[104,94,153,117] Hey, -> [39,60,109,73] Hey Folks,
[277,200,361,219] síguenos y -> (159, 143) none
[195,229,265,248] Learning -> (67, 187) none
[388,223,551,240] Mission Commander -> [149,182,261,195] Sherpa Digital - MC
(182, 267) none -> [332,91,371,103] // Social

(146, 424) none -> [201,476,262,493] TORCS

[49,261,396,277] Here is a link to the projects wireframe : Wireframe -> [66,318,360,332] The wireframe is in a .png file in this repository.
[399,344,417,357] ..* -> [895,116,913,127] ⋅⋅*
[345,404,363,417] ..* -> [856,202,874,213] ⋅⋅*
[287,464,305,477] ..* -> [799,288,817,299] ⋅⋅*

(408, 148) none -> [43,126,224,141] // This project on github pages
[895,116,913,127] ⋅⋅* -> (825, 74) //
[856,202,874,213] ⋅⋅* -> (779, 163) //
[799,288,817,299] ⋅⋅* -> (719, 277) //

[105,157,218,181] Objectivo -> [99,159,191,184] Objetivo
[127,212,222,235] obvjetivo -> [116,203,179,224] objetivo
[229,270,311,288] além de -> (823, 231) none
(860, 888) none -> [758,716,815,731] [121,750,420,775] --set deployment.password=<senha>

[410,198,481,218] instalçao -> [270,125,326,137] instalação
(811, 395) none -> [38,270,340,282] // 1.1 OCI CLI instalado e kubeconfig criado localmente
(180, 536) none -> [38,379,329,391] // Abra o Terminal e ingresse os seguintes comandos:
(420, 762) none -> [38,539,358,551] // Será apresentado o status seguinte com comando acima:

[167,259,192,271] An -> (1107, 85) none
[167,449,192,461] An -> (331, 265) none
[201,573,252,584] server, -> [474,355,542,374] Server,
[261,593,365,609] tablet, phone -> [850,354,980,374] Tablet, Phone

■ **What you will do**: Lines from the one that contains "(420, 762) none" through the final line of the entries must be duplicated exactly, and no other lines.

■ **Response to this task**:
(420, 762) none -> [38,539,358,551] // Será apresentado o status seguinte com comando acima:

[167,259,192,271] An -> (1107, 85) none
[167,449,192,461] An -> (331, 265) none
[201,573,252,584] server, -> [474,355,542,374] Server,
[261,593,365,609] tablet, phone -> [850,354,980,374] Tablet, Phone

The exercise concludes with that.